Māori Party appoint Bentham Ohia as Vice-President (Tāne)

The Māori Party has announced Bentham Ohia as their Vice-President (Tāne), following the resignation of Hon Te Ururoa Flavell in August 2018.

“Bentham is a pivotal addition to our team. He is a kaupapa-driven whānau man, with a strong reputation of service to our communities. He is also a long-time supporter of the Party and we are excited to have him on board” says Māori Party President Che Wilson.

Bentham worked for Te Wānanga o Aotearoa for 20 years as Deputy Chief Executive Officer and then Chief Executive Officer. He is currently the President of Advancement of Māori Opportunity AMO and a board member of Americans for Indian Opportunity AIO. Bentham completed his MBA at the University of Waikato following a period tutoring in te reo Māori at the University of Otago and teaching at Te Wharekura o Rakaumangamanga in Huntly. In 2010 he was awarded the Te Arikinui Te Atairangikaahu Lifetime achievement award from the University of Waikato.
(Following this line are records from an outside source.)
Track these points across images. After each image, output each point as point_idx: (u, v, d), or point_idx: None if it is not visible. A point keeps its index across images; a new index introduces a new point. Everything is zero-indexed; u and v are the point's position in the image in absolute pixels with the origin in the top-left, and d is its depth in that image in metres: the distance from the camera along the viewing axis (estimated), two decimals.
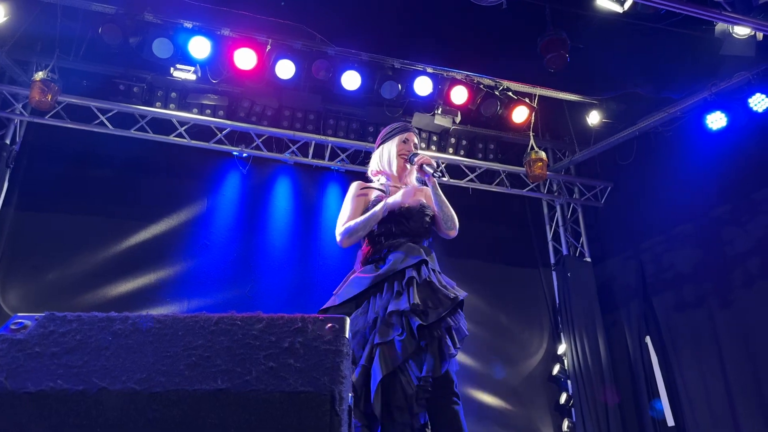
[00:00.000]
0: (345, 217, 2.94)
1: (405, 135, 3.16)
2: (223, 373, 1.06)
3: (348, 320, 1.15)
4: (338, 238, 2.92)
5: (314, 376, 1.04)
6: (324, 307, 2.78)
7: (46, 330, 1.15)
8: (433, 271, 2.77)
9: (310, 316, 1.20)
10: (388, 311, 2.53)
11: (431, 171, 2.91)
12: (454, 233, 2.99)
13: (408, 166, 3.11)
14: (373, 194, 3.01)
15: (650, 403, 6.67)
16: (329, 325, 1.14)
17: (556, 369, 7.27)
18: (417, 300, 2.53)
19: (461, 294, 2.69)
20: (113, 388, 1.03)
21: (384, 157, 3.15)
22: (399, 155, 3.11)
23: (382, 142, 3.21)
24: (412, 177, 3.17)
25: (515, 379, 7.12)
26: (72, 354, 1.11)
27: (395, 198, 2.87)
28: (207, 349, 1.11)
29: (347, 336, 1.13)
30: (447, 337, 2.56)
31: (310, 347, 1.10)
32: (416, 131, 3.29)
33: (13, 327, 1.16)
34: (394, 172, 3.12)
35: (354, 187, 3.08)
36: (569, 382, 7.14)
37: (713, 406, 5.98)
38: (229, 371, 1.06)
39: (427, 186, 3.04)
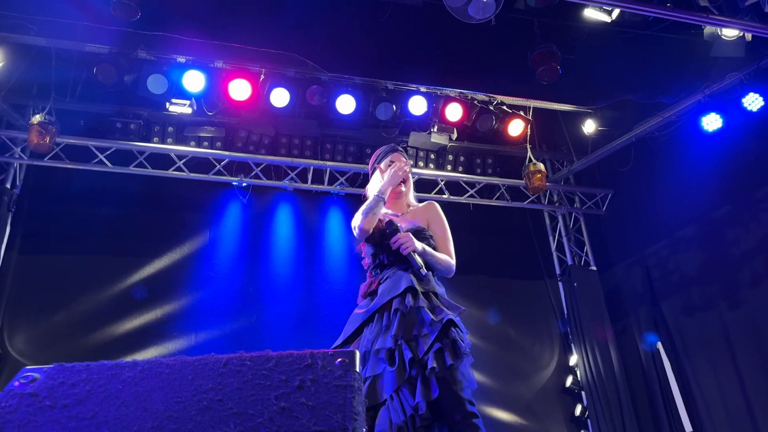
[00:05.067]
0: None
1: (389, 158, 3.20)
2: (235, 416, 1.05)
3: (359, 354, 1.14)
4: (355, 233, 2.98)
5: (326, 414, 1.03)
6: (333, 346, 2.77)
7: (55, 382, 1.14)
8: (425, 294, 2.70)
9: (320, 352, 1.19)
10: (375, 348, 2.57)
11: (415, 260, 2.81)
12: (450, 275, 2.99)
13: (402, 189, 3.17)
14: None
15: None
16: (339, 359, 1.14)
17: (569, 381, 7.21)
18: (397, 332, 2.54)
19: (449, 315, 2.62)
20: None
21: (376, 186, 3.12)
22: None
23: (372, 171, 3.27)
24: (410, 196, 3.24)
25: (529, 393, 7.06)
26: (83, 404, 1.10)
27: (384, 184, 2.98)
28: (217, 392, 1.10)
29: (358, 370, 1.13)
30: (433, 359, 2.49)
31: (321, 384, 1.09)
32: (401, 150, 3.32)
33: (22, 381, 1.15)
34: (386, 199, 3.09)
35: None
36: (583, 393, 7.08)
37: (730, 408, 5.92)
38: (241, 413, 1.05)
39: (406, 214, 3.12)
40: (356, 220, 2.94)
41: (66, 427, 1.05)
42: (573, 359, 7.30)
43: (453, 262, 2.99)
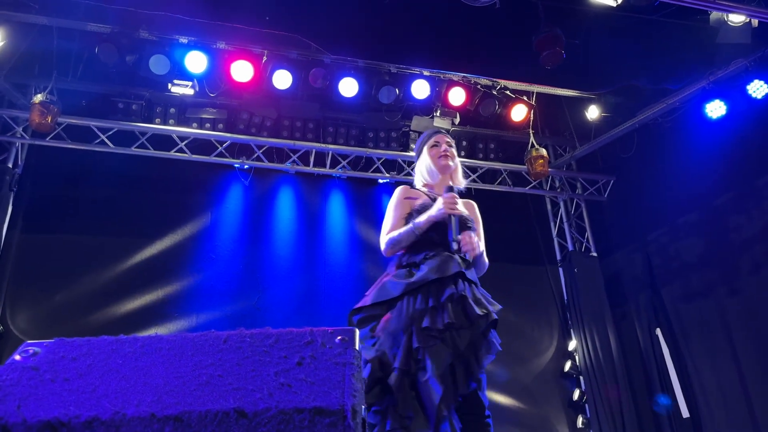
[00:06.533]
0: (388, 226, 2.92)
1: (432, 140, 3.16)
2: (235, 391, 1.05)
3: (358, 332, 1.15)
4: (382, 247, 2.92)
5: (325, 390, 1.03)
6: (357, 306, 2.77)
7: (56, 356, 1.15)
8: (470, 283, 2.78)
9: (320, 329, 1.20)
10: (423, 325, 2.54)
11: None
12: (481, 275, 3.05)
13: (450, 164, 3.11)
14: (420, 200, 2.98)
15: (655, 398, 6.66)
16: (339, 337, 1.14)
17: (567, 366, 7.25)
18: (452, 319, 2.56)
19: (494, 310, 2.71)
20: (125, 412, 1.03)
21: (423, 170, 3.14)
22: (434, 160, 3.09)
23: (418, 156, 3.22)
24: (458, 175, 3.18)
25: (527, 377, 7.09)
26: (83, 378, 1.11)
27: (438, 207, 2.80)
28: (217, 368, 1.11)
29: (357, 348, 1.13)
30: (474, 357, 2.65)
31: (321, 361, 1.10)
32: (443, 131, 3.30)
33: (23, 354, 1.16)
34: (437, 180, 3.11)
35: (398, 192, 3.04)
36: (581, 378, 7.12)
37: (727, 395, 5.95)
38: (241, 389, 1.06)
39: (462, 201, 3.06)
40: (387, 241, 2.88)
41: (67, 401, 1.06)
42: (572, 344, 7.33)
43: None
“We love the long term outlook Bentham promotes. At the 40th anniversary of the Ngāti Rārua Ātiawa Iwi Trust, Bentham spoke passionately about the whānau transformation project they established in 2014 (“no whanau left behind”) in preparation for 2033. That’s the type of focus that we know will be so helpful in consolidating our strategy moving forward” said Che Wilson.

“It is a privilege for me and my whānau to be appointed to this role. My late father Dr Monte Ohia was a founding member of the Māori Party and I want to carry on his legacy” says Bentham Ohia.

Bentham is currently a Director of Puata Hou Trust, a whānau business he operates with his wife Kate Cherrington; and is also the Lead Lecturer for the University of Canterbury Masters in Māori and Indigenous Leadership programme. They have two children; Tuakoi and Tahuaroa and have been blessed to care for many whāngai.

Bentham is of Ngāi Te Rangi, Ngāti Pūkenga, Ngāti Ranginui, Ngāti Te Roro o Te Rangi (Te Arawa), Te Āti Awa, and Ngāti Rārua descent.